**Task objective:** Wherever a line in the records contains the word "Modules", return that line.

___ Given data ___

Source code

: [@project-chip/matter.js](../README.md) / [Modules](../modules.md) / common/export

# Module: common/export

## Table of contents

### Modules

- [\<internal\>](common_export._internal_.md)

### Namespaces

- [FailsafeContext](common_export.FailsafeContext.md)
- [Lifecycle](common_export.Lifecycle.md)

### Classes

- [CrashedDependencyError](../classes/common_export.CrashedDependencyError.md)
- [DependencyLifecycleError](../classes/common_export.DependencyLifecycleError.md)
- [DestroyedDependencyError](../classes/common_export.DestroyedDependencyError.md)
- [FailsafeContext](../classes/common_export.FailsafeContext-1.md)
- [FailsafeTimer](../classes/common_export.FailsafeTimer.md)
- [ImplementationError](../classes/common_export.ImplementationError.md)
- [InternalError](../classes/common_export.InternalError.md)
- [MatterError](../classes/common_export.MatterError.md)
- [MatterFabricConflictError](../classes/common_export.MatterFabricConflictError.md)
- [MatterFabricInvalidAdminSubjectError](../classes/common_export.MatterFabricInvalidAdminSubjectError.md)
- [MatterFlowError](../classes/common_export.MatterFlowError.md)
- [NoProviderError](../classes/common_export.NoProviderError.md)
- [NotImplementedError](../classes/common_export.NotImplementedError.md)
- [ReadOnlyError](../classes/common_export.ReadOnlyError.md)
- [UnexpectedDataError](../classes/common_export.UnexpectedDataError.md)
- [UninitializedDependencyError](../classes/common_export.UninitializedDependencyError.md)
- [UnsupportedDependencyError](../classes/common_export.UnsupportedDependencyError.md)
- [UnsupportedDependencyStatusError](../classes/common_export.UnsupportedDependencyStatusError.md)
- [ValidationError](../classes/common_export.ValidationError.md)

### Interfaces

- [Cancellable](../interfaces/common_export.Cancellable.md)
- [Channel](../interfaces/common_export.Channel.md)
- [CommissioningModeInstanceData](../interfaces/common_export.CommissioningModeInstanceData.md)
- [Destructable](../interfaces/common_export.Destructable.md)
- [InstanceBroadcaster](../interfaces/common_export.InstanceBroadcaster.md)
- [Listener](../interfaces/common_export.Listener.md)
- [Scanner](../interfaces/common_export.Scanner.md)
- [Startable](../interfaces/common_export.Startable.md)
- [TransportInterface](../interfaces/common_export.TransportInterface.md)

___

**Solution:**
: [@project-chip/matter.js](../README.md) / [Modules](../modules.md) / common/export
### Modules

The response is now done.